**WHAT IS NEEDED:**
Take the data below and filter it for lines containing the word "down"; show each line found.

**SUPPLIED RECORDS:**
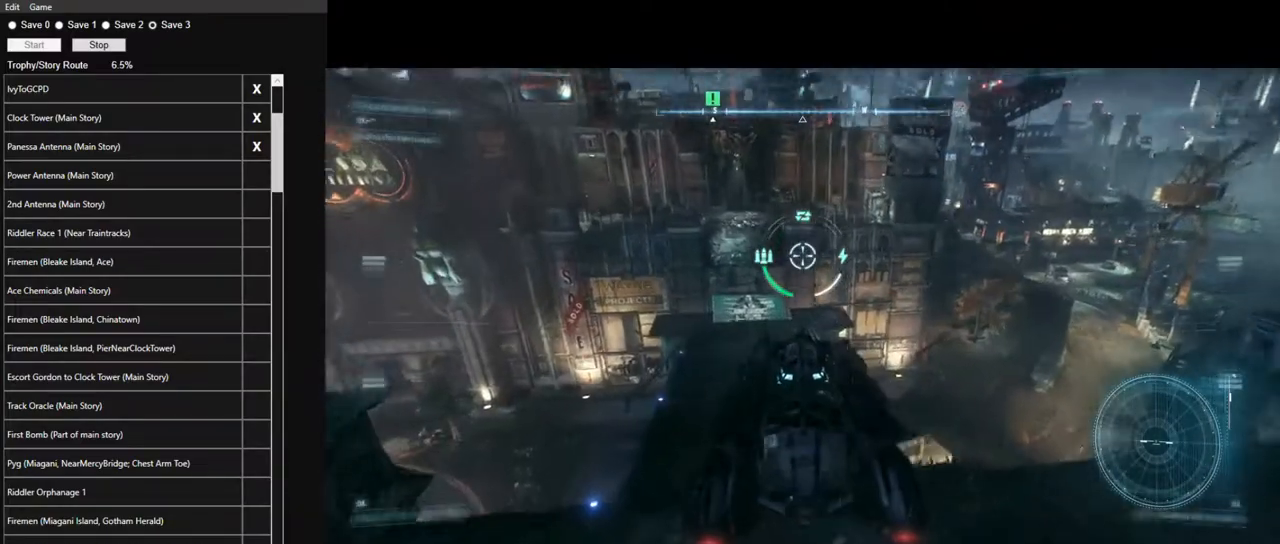
{"keys": ["w"], "mouse": [], "events": []}
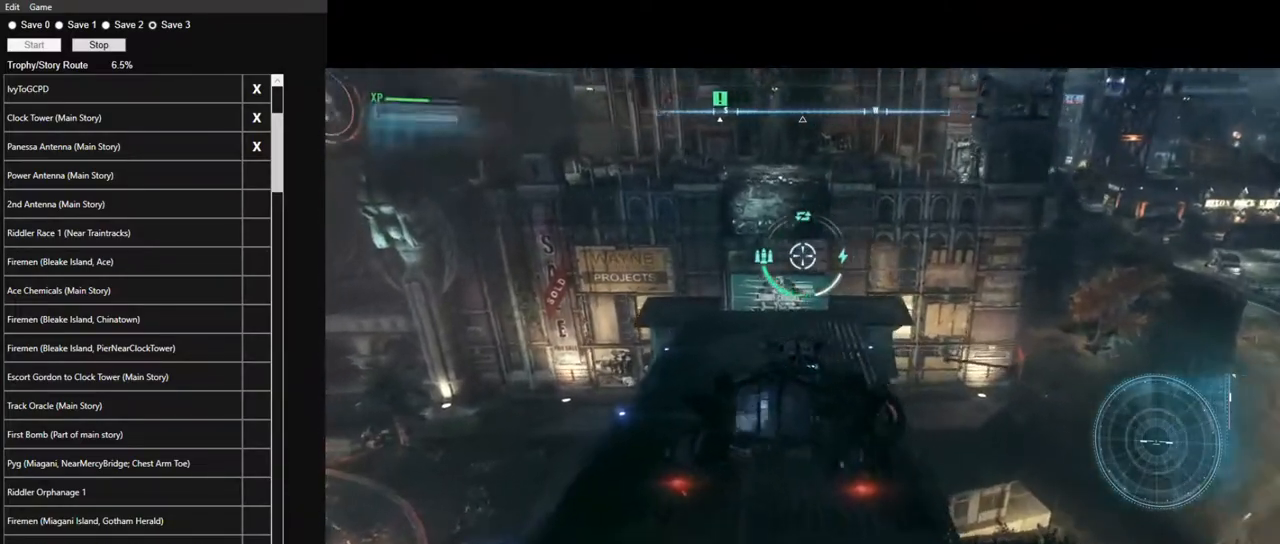
{"keys": ["space", "w"], "mouse": [], "events": [[450, "space", "down"]]}
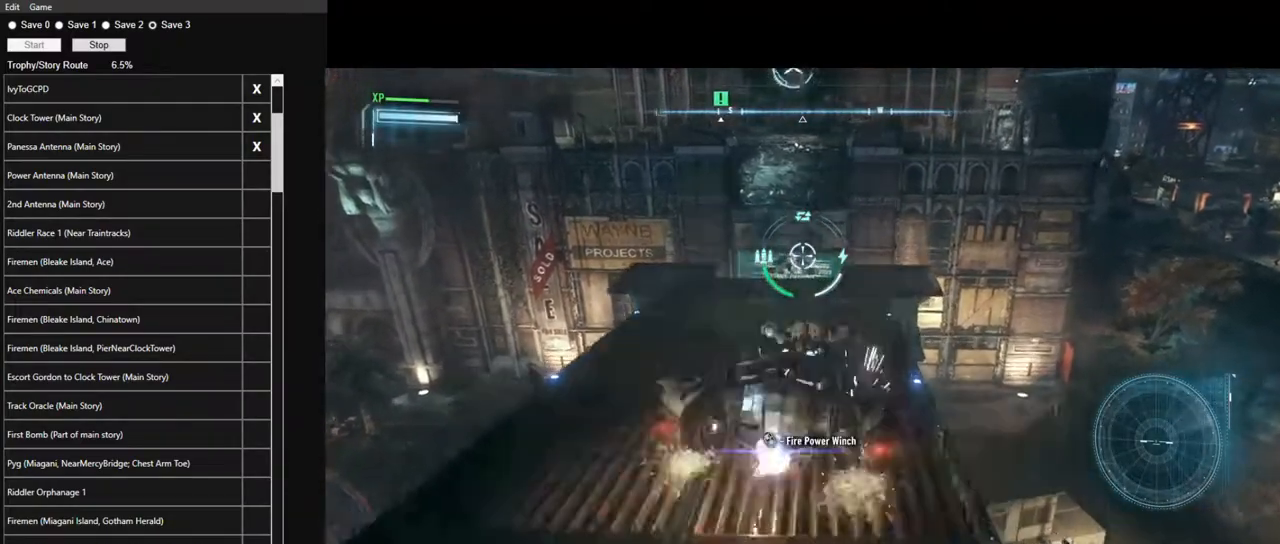
{"keys": ["w"], "mouse": [], "events": [[100, "space", "up"]]}
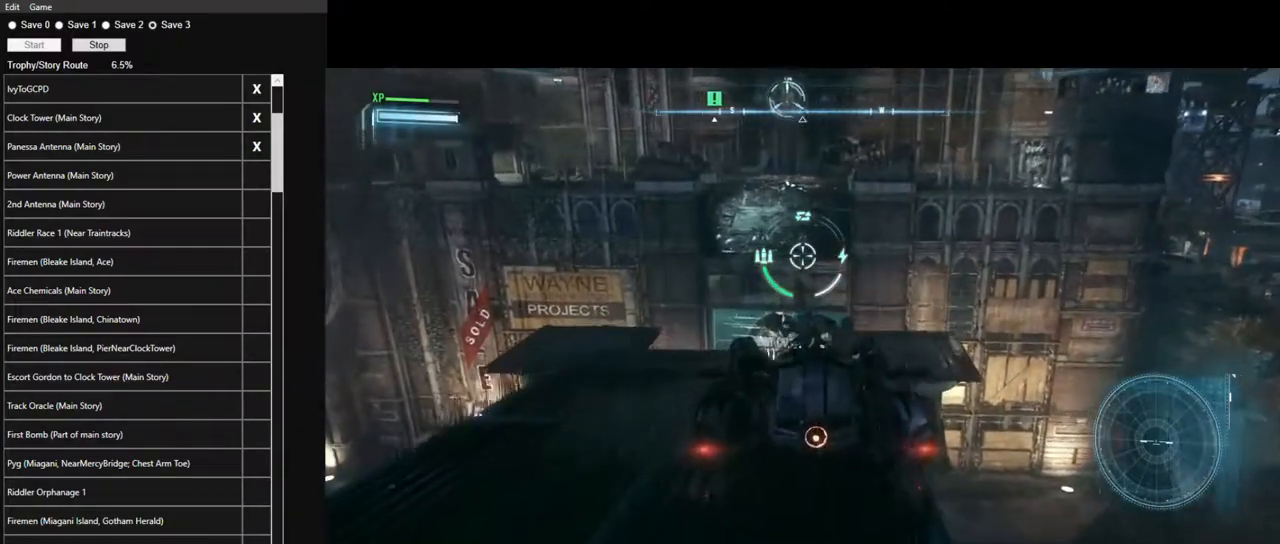
{"keys": ["a", "w"], "mouse": [], "events": [[17, "a", "down"]]}
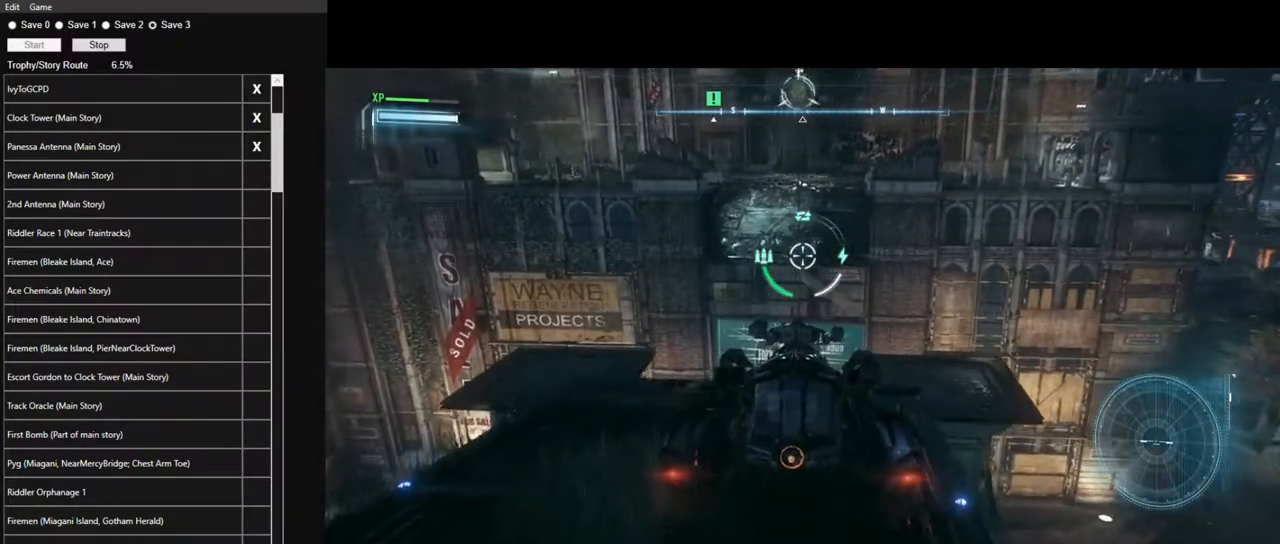
{"keys": ["a", "w"], "mouse": [], "events": [[83, "a", "up"], [133, "a", "down"]]}
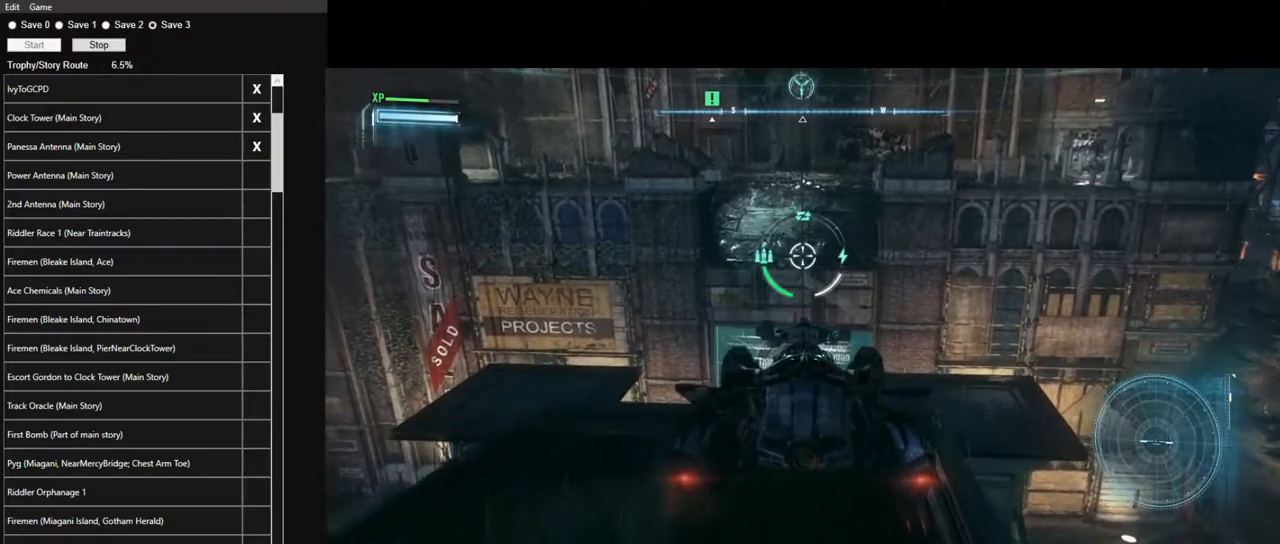
{"keys": ["a", "w"], "mouse": [], "events": []}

**ANSWER BOX:**
{"keys": ["space", "w"], "mouse": [], "events": [[450, "space", "down"]]}
{"keys": ["a", "w"], "mouse": [], "events": [[17, "a", "down"]]}
{"keys": ["a", "w"], "mouse": [], "events": [[83, "a", "up"], [133, "a", "down"]]}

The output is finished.